### [Required action]
All records are to be printed exactly as they appear.

### [Data for the task]
■ ■ ■ ■ ■ ■ ■
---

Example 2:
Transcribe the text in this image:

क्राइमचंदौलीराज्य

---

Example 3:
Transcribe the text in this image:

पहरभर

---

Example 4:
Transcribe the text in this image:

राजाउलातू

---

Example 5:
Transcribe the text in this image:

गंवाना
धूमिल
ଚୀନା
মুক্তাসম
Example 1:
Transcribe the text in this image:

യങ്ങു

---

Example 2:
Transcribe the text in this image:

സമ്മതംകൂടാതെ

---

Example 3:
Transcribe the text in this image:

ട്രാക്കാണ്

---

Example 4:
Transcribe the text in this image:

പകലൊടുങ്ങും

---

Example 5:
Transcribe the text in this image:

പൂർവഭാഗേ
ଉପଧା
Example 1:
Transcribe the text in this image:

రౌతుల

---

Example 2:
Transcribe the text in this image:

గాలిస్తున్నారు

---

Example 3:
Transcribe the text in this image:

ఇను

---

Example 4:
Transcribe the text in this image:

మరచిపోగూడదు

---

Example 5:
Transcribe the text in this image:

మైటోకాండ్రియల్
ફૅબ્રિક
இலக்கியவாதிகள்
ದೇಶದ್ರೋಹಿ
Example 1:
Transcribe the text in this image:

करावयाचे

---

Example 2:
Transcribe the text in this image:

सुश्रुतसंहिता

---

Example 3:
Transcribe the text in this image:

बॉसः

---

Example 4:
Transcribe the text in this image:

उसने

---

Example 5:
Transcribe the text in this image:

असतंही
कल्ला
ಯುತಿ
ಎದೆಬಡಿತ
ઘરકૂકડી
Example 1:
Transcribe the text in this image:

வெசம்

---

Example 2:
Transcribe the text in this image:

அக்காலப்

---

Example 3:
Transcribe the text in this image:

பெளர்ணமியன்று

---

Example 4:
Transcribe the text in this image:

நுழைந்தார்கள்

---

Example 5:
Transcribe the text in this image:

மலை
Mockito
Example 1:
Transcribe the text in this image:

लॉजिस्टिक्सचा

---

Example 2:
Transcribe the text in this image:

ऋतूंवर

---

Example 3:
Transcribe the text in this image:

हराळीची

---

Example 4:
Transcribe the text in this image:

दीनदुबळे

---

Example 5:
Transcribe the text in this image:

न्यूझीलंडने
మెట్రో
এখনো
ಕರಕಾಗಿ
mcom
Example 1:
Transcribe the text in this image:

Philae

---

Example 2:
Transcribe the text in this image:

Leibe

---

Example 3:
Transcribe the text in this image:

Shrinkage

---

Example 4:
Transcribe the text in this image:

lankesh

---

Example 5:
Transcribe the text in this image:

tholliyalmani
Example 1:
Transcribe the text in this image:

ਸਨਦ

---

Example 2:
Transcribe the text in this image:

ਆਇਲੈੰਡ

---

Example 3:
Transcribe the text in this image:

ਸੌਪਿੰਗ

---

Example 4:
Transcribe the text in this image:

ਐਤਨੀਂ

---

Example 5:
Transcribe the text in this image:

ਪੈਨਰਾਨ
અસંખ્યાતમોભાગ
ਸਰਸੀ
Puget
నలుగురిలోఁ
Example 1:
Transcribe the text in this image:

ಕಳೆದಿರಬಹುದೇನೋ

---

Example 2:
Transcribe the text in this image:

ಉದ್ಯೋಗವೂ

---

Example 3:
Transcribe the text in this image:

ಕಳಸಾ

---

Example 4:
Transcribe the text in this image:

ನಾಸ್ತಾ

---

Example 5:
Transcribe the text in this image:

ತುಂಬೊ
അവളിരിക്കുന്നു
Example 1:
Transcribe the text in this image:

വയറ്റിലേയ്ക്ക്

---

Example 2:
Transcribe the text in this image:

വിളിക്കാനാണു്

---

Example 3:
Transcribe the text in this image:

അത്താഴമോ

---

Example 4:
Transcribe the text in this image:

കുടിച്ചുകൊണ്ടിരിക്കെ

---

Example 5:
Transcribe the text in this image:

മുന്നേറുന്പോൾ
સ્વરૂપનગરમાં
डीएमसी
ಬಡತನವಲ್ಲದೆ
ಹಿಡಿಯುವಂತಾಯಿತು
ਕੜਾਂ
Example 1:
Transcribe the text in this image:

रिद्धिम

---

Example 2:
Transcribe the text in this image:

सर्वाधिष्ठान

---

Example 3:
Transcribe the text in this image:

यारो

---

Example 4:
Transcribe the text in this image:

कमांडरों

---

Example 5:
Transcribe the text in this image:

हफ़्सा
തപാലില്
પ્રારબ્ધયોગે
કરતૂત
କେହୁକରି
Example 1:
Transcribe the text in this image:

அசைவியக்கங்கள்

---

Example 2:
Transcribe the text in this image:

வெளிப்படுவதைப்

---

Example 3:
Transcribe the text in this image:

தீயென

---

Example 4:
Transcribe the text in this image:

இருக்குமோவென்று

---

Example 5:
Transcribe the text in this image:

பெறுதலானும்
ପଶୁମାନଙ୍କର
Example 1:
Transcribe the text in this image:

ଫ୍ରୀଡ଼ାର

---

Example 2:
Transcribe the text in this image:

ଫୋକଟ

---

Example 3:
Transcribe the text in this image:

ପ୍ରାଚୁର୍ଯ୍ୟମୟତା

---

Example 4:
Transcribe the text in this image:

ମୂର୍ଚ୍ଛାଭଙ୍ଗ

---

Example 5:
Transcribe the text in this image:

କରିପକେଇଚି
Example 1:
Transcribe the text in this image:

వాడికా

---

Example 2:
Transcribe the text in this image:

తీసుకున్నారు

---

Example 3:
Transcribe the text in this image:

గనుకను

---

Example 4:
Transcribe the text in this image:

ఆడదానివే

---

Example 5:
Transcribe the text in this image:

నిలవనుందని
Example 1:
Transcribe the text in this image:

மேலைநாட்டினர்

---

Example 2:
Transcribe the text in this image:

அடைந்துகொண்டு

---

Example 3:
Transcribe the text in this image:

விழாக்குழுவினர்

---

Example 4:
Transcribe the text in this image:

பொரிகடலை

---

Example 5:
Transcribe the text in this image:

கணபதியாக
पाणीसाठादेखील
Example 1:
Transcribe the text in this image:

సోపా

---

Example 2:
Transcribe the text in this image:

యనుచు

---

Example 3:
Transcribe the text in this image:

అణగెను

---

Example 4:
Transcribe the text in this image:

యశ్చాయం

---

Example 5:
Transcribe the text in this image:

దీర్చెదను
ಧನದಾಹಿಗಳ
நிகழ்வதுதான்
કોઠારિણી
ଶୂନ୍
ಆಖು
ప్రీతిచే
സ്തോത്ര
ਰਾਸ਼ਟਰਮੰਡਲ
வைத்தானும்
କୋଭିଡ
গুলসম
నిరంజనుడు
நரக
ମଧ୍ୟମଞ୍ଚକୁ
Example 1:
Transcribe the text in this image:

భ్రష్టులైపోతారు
■ ■ ■ ■ ■ ■ ■
### [Result for this exercise]
---

Example 2:
Transcribe the text in this image:

क्राइमचंदौलीराज्य

---

Example 3:
Transcribe the text in this image:

पहरभर

---

Example 4:
Transcribe the text in this image:

राजाउलातू

---

Example 5:
Transcribe the text in this image:

गंवाना
धूमिल
ଚୀନା
মুক্তাসম
Example 1:
Transcribe the text in this image:

യങ്ങു

---

Example 2:
Transcribe the text in this image:

സമ്മതംകൂടാതെ

---

Example 3:
Transcribe the text in this image:

ട്രാക്കാണ്

---

Example 4:
Transcribe the text in this image:

പകലൊടുങ്ങും

---

Example 5:
Transcribe the text in this image:

പൂർവഭാഗേ
ଉପଧା
Example 1:
Transcribe the text in this image:

రౌతుల

---

Example 2:
Transcribe the text in this image:

గాలిస్తున్నారు

---

Example 3:
Transcribe the text in this image:

ఇను

---

Example 4:
Transcribe the text in this image:

మరచిపోగూడదు

---

Example 5:
Transcribe the text in this image:

మైటోకాండ్రియల్
ફૅબ્રિક
இலக்கியவாதிகள்
ದೇಶದ್ರೋಹಿ
Example 1:
Transcribe the text in this image:

करावयाचे

---

Example 2:
Transcribe the text in this image:

सुश्रुतसंहिता

---

Example 3:
Transcribe the text in this image:

बॉसः

---

Example 4:
Transcribe the text in this image:

उसने

---

Example 5:
Transcribe the text in this image:

असतंही
कल्ला
ಯುತಿ
ಎದೆಬಡಿತ
ઘરકૂકડી
Example 1:
Transcribe the text in this image:

வெசம்

---

Example 2:
Transcribe the text in this image:

அக்காலப்

---

Example 3:
Transcribe the text in this image:

பெளர்ணமியன்று

---

Example 4:
Transcribe the text in this image:

நுழைந்தார்கள்

---

Example 5:
Transcribe the text in this image:

மலை
Mockito
Example 1:
Transcribe the text in this image:

लॉजिस्टिक्सचा

---

Example 2:
Transcribe the text in this image:

ऋतूंवर

---

Example 3:
Transcribe the text in this image:

हराळीची

---

Example 4:
Transcribe the text in this image:

दीनदुबळे

---

Example 5:
Transcribe the text in this image:

न्यूझीलंडने
మెట్రో
এখনো
ಕರಕಾಗಿ
mcom
Example 1:
Transcribe the text in this image:

Philae

---

Example 2:
Transcribe the text in this image:

Leibe

---

Example 3:
Transcribe the text in this image:

Shrinkage

---

Example 4:
Transcribe the text in this image:

lankesh

---

Example 5:
Transcribe the text in this image:

tholliyalmani
Example 1:
Transcribe the text in this image:

ਸਨਦ

---

Example 2:
Transcribe the text in this image:

ਆਇਲੈੰਡ

---

Example 3:
Transcribe the text in this image:

ਸੌਪਿੰਗ

---

Example 4:
Transcribe the text in this image:

ਐਤਨੀਂ

---

Example 5:
Transcribe the text in this image:

ਪੈਨਰਾਨ
અસંખ્યાતમોભાગ
ਸਰਸੀ
Puget
నలుగురిలోఁ
Example 1:
Transcribe the text in this image:

ಕಳೆದಿರಬಹುದೇನೋ

---

Example 2:
Transcribe the text in this image:

ಉದ್ಯೋಗವೂ

---

Example 3:
Transcribe the text in this image:

ಕಳಸಾ

---

Example 4:
Transcribe the text in this image:

ನಾಸ್ತಾ

---

Example 5:
Transcribe the text in this image:

ತುಂಬೊ
അവളിരിക്കുന്നു
Example 1:
Transcribe the text in this image:

വയറ്റിലേയ്ക്ക്

---

Example 2:
Transcribe the text in this image:

വിളിക്കാനാണു്

---

Example 3:
Transcribe the text in this image:

അത്താഴമോ

---

Example 4:
Transcribe the text in this image:

കുടിച്ചുകൊണ്ടിരിക്കെ

---

Example 5:
Transcribe the text in this image:

മുന്നേറുന്പോൾ
સ્વરૂપનગરમાં
डीएमसी
ಬಡತನವಲ್ಲದೆ
ಹಿಡಿಯುವಂತಾಯಿತು
ਕੜਾਂ
Example 1:
Transcribe the text in this image:

रिद्धिम

---

Example 2:
Transcribe the text in this image:

सर्वाधिष्ठान

---

Example 3:
Transcribe the text in this image:

यारो

---

Example 4:
Transcribe the text in this image:

कमांडरों

---

Example 5:
Transcribe the text in this image:

हफ़्सा
തപാലില്
પ્રારબ્ધયોગે
કરતૂત
କେହୁକରି
Example 1:
Transcribe the text in this image:

அசைவியக்கங்கள்

---

Example 2:
Transcribe the text in this image:

வெளிப்படுவதைப்

---

Example 3:
Transcribe the text in this image:

தீயென

---

Example 4:
Transcribe the text in this image:

இருக்குமோவென்று

---

Example 5:
Transcribe the text in this image:

பெறுதலானும்
ପଶୁମାନଙ୍କର
Example 1:
Transcribe the text in this image:

ଫ୍ରୀଡ଼ାର

---

Example 2:
Transcribe the text in this image:

ଫୋକଟ

---

Example 3:
Transcribe the text in this image:

ପ୍ରାଚୁର୍ଯ୍ୟମୟତା

---

Example 4:
Transcribe the text in this image:

ମୂର୍ଚ୍ଛାଭଙ୍ଗ

---

Example 5:
Transcribe the text in this image:

କରିପକେଇଚି
Example 1:
Transcribe the text in this image:

వాడికా

---

Example 2:
Transcribe the text in this image:

తీసుకున్నారు

---

Example 3:
Transcribe the text in this image:

గనుకను

---

Example 4:
Transcribe the text in this image:

ఆడదానివే

---

Example 5:
Transcribe the text in this image:

నిలవనుందని
Example 1:
Transcribe the text in this image:

மேலைநாட்டினர்

---

Example 2:
Transcribe the text in this image:

அடைந்துகொண்டு

---

Example 3:
Transcribe the text in this image:

விழாக்குழுவினர்

---

Example 4:
Transcribe the text in this image:

பொரிகடலை

---

Example 5:
Transcribe the text in this image:

கணபதியாக
पाणीसाठादेखील
Example 1:
Transcribe the text in this image:

సోపా

---

Example 2:
Transcribe the text in this image:

యనుచు

---

Example 3:
Transcribe the text in this image:

అణగెను

---

Example 4:
Transcribe the text in this image:

యశ్చాయం

---

Example 5:
Transcribe the text in this image:

దీర్చెదను
ಧನದಾಹಿಗಳ
நிகழ்வதுதான்
કોઠારિણી
ଶୂନ୍
ಆಖು
ప్రీతిచే
സ്തോത്ര
ਰਾਸ਼ਟਰਮੰਡਲ
வைத்தானும்
କୋଭିଡ
গুলসম
నిరంజనుడు
நரக
ମଧ୍ୟମଞ୍ଚକୁ
Example 1:
Transcribe the text in this image:

భ్రష్టులైపోతారు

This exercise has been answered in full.